[TASK STATEMENT] Return every line in the listing below that contains the word "value".

(Figure understanding tasks)
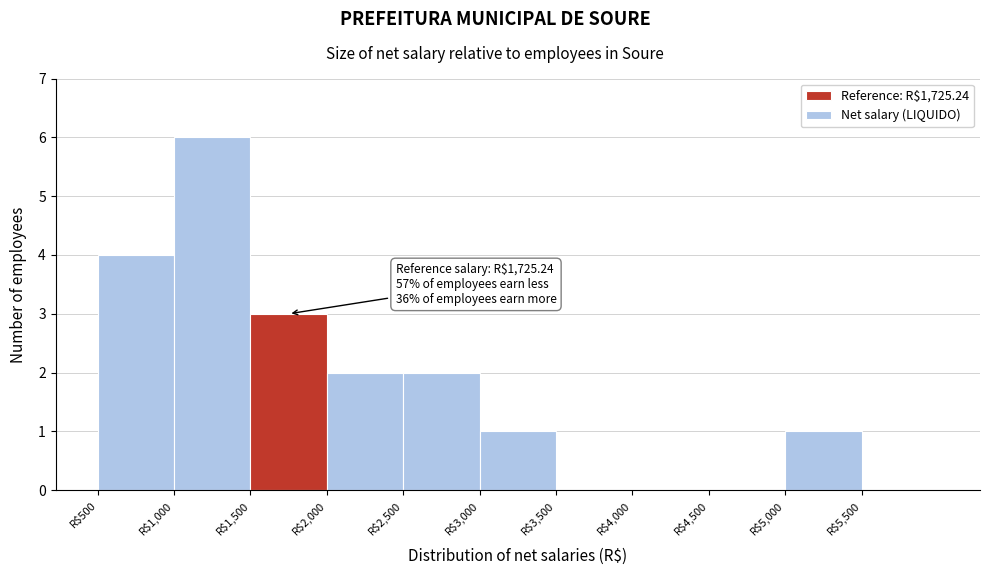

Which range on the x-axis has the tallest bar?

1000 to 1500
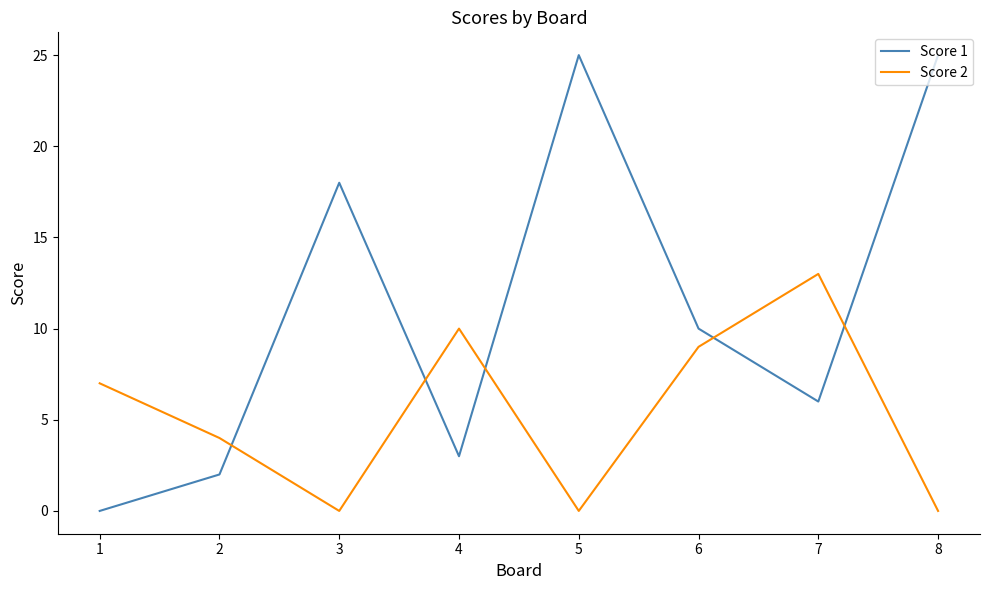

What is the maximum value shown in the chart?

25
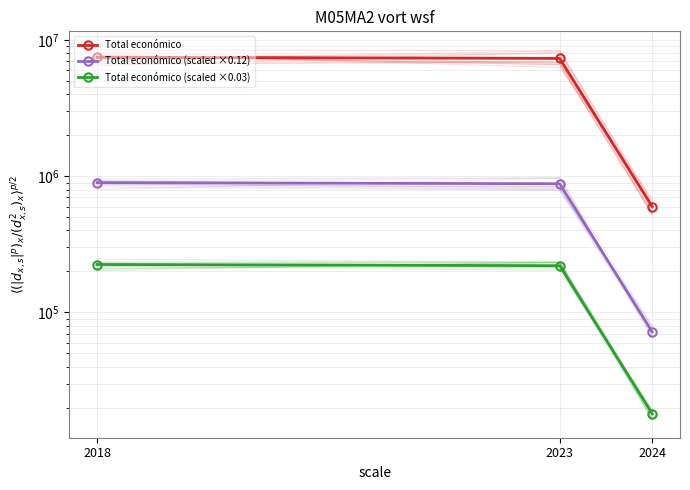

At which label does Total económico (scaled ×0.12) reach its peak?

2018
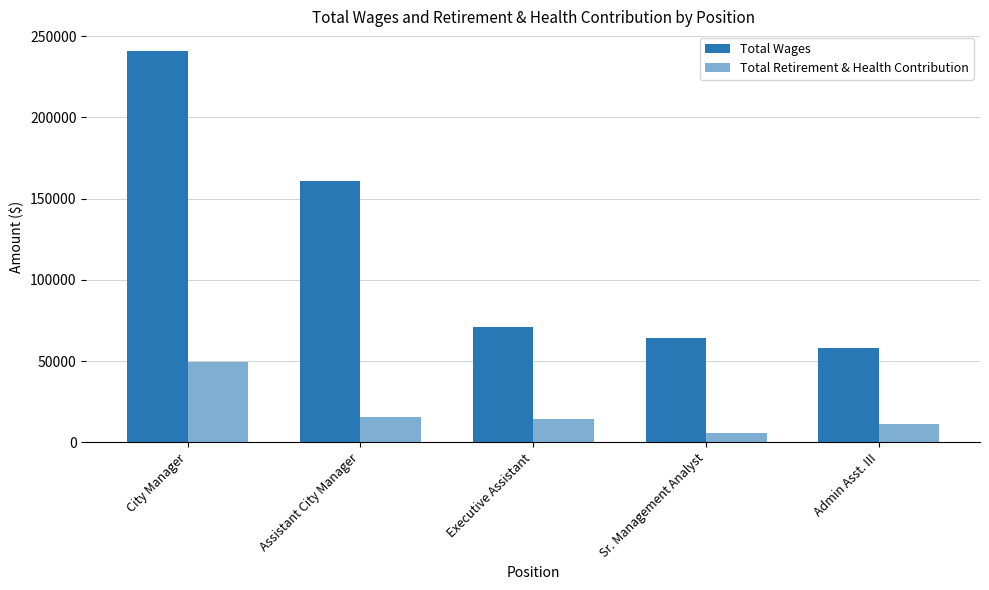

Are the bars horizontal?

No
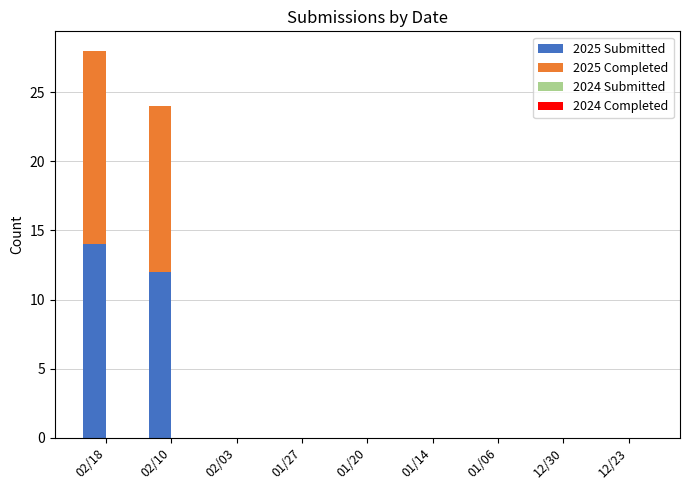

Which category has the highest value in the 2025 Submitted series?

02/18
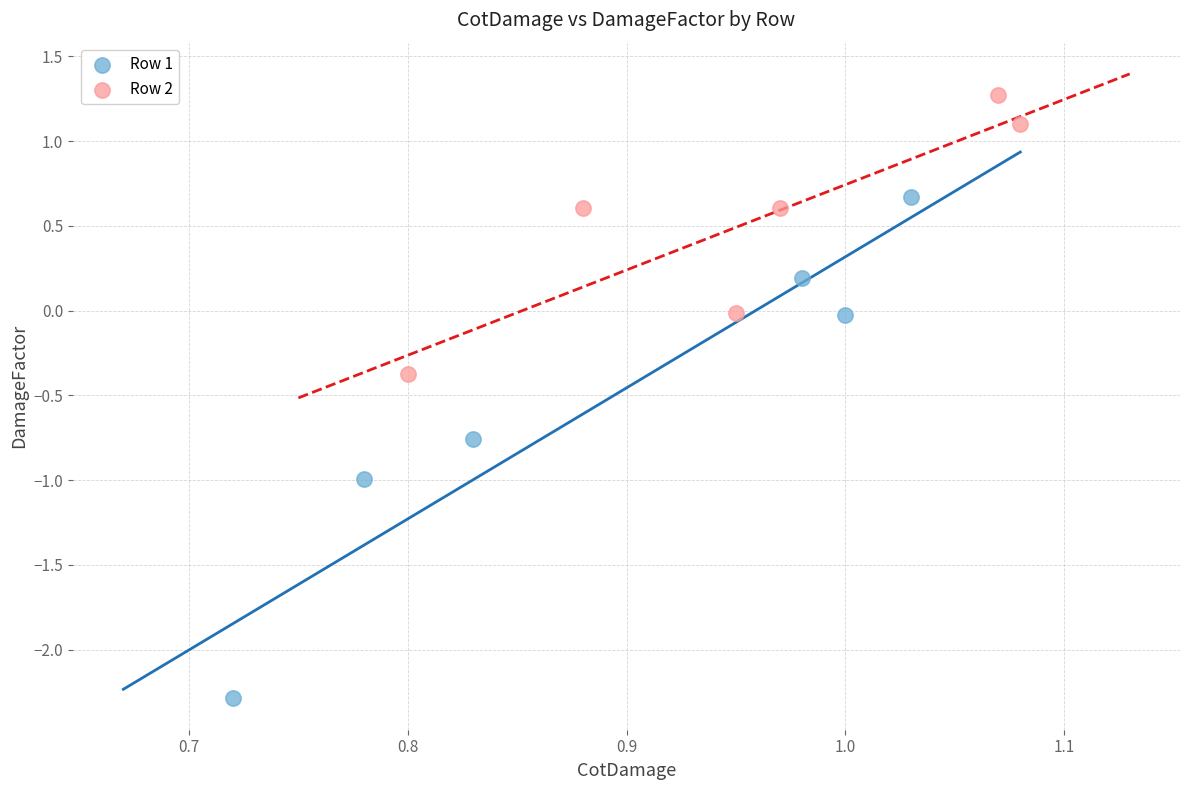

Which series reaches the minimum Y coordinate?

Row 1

[PROBLEM SOLUTION]
What is the maximum value shown in the chart?
Which category has the highest value in the 2025 Submitted series?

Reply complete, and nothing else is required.